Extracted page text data
· · · ·
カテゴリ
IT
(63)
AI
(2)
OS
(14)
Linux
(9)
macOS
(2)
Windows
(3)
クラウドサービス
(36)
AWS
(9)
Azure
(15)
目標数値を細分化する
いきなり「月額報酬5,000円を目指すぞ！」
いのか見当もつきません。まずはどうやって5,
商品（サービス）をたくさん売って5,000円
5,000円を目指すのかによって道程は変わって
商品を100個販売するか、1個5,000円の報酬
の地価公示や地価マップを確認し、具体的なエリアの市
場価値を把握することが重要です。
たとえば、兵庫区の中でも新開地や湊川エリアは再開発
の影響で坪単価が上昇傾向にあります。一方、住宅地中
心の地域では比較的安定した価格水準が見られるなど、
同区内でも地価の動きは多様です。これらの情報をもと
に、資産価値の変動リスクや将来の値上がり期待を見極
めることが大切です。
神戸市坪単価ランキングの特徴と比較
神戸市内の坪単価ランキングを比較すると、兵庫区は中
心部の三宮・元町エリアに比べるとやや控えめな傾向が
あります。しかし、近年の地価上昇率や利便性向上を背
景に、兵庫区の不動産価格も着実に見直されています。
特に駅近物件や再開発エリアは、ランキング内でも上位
· · · ·
- **Problem statement**:
Return every line from the start of the records through the line containing "心の地域では比較的安定した価格水準が見られるなど、", with both ends included. Reproduce each line precisely as it appears.

- **Response to this task**:
カテゴリ
IT
(63)
AI
(2)
OS
(14)
Linux
(9)
macOS
(2)
Windows
(3)
クラウドサービス
(36)
AWS
(9)
Azure
(15)
目標数値を細分化する
いきなり「月額報酬5,000円を目指すぞ！」
いのか見当もつきません。まずはどうやって5,
商品（サービス）をたくさん売って5,000円
5,000円を目指すのかによって道程は変わって
商品を100個販売するか、1個5,000円の報酬
の地価公示や地価マップを確認し、具体的なエリアの市
場価値を把握することが重要です。
たとえば、兵庫区の中でも新開地や湊川エリアは再開発
の影響で坪単価が上昇傾向にあります。一方、住宅地中
心の地域では比較的安定した価格水準が見られるなど、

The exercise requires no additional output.